I need to get the string between the " statements (user name), but I don't know how to do it.
I tried something like this /#("(.*)"|(.[^ ]*))\s*/ but it works wrong
First off, one possible regular expression that grabs the data you need is #"(.+?)", which matches any data within quotes preceded by #, and captures the data inside.

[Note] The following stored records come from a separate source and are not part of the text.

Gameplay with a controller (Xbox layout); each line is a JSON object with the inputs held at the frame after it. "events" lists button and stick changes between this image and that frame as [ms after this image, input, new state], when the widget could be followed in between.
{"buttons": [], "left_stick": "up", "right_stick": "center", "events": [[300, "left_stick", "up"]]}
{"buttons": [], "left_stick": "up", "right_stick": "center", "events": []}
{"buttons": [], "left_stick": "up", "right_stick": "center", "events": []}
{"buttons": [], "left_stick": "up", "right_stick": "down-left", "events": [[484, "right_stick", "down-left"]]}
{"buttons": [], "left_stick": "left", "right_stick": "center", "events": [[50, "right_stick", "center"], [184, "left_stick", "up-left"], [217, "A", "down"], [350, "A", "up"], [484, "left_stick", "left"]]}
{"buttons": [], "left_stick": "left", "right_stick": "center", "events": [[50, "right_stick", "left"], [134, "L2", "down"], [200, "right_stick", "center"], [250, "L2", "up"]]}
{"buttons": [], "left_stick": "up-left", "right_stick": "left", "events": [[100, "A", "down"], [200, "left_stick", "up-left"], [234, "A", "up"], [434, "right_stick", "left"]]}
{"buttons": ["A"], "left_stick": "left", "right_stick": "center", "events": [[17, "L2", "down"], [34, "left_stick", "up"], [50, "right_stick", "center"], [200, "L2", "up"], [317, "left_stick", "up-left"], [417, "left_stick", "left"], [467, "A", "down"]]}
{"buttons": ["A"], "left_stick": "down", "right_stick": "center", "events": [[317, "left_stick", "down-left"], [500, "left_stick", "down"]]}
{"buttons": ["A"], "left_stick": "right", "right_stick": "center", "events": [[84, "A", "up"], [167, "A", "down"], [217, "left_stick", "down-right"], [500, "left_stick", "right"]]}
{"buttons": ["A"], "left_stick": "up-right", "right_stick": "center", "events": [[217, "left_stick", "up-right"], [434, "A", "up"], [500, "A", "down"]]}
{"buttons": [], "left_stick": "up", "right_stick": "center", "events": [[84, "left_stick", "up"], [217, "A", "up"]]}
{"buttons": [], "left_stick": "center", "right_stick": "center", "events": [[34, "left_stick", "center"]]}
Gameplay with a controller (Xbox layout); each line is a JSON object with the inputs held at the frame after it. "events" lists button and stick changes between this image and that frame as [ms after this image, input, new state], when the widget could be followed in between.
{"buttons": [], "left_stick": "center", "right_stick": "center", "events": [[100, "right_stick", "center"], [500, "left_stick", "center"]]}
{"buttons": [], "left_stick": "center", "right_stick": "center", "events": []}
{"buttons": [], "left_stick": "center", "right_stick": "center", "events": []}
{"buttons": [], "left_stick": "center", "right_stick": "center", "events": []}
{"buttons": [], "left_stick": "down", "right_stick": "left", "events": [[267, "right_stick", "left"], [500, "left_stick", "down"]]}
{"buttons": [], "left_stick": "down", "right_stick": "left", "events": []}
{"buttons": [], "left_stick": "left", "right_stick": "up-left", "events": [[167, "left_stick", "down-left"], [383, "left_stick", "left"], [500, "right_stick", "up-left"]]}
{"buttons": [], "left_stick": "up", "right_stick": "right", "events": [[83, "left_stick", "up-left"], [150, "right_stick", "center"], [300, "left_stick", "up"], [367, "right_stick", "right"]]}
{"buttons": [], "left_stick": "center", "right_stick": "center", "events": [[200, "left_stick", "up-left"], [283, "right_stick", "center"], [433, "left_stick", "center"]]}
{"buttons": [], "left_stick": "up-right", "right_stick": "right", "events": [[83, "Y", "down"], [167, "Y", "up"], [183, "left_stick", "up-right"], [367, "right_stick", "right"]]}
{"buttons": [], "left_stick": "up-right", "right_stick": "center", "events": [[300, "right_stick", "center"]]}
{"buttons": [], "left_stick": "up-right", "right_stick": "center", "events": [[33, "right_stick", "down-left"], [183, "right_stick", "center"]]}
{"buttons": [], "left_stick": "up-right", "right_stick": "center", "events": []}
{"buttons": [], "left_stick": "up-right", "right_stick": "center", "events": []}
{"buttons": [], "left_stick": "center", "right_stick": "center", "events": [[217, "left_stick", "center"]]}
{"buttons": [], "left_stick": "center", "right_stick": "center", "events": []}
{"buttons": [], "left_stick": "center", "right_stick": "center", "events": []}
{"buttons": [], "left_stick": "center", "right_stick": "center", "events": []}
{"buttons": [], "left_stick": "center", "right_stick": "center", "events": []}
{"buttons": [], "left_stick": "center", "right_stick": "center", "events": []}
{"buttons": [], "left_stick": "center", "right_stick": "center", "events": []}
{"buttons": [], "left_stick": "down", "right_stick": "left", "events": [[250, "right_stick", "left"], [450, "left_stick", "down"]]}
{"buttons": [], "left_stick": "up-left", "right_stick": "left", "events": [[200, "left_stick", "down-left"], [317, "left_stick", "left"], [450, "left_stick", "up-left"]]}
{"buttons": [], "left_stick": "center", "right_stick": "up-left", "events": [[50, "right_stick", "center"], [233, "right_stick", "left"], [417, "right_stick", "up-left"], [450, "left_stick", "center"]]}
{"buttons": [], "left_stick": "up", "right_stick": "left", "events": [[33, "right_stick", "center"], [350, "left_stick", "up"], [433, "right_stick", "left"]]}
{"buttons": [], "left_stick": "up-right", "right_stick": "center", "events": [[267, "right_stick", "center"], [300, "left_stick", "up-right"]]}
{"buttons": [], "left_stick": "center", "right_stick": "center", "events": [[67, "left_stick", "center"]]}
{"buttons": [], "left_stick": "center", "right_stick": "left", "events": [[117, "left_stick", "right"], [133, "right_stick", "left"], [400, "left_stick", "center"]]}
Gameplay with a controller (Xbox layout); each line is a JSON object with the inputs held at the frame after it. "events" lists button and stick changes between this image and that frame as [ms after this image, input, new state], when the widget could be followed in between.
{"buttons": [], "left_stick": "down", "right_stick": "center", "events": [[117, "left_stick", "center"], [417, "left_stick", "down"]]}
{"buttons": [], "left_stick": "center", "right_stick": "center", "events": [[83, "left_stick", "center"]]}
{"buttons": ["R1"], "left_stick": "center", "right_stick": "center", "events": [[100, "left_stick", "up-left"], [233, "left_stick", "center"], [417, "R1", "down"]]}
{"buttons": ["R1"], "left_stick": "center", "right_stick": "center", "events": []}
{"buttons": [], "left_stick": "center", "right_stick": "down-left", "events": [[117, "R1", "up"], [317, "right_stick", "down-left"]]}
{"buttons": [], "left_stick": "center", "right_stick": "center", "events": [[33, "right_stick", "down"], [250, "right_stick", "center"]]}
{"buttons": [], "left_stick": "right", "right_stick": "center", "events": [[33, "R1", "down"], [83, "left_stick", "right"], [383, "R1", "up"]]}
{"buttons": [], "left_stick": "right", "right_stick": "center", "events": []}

Now that you've added the regex you've tried, I'm betting that the issue is that your expression is greedy: the regex engine tries to grab the longest match possible, so returns all of #"user name". Where are you from, #"user name". Adding the ? makes the expression lazy, so it will grab the shorter match.
Since you're interested in the content inside, I'm guessing that your final goal is to replace those strings with various types of user data dynamically, so one approach would be preg_replace_callback:
function user_data($matches) {
$key = $matches[1];
// return the user data for a $key like "user name"
}
$output = preg_replace_callback('/#"(.+?)"/', 'user_data', $input);
try looking at this: http://www.php.net/manual/en/function.strstr.php you might need to explode the white space after and get the first item from the array as well.
If there is only one #"..." per string, something like this should work
$matches = array();
preg_match("/#\"(.+?)\"/i", $inputstring, $matches);
echo($matches[1]);
Try this, if its not working, just escape " in pattern
/\#\"e\;([\w\s]{0,})\"e\;/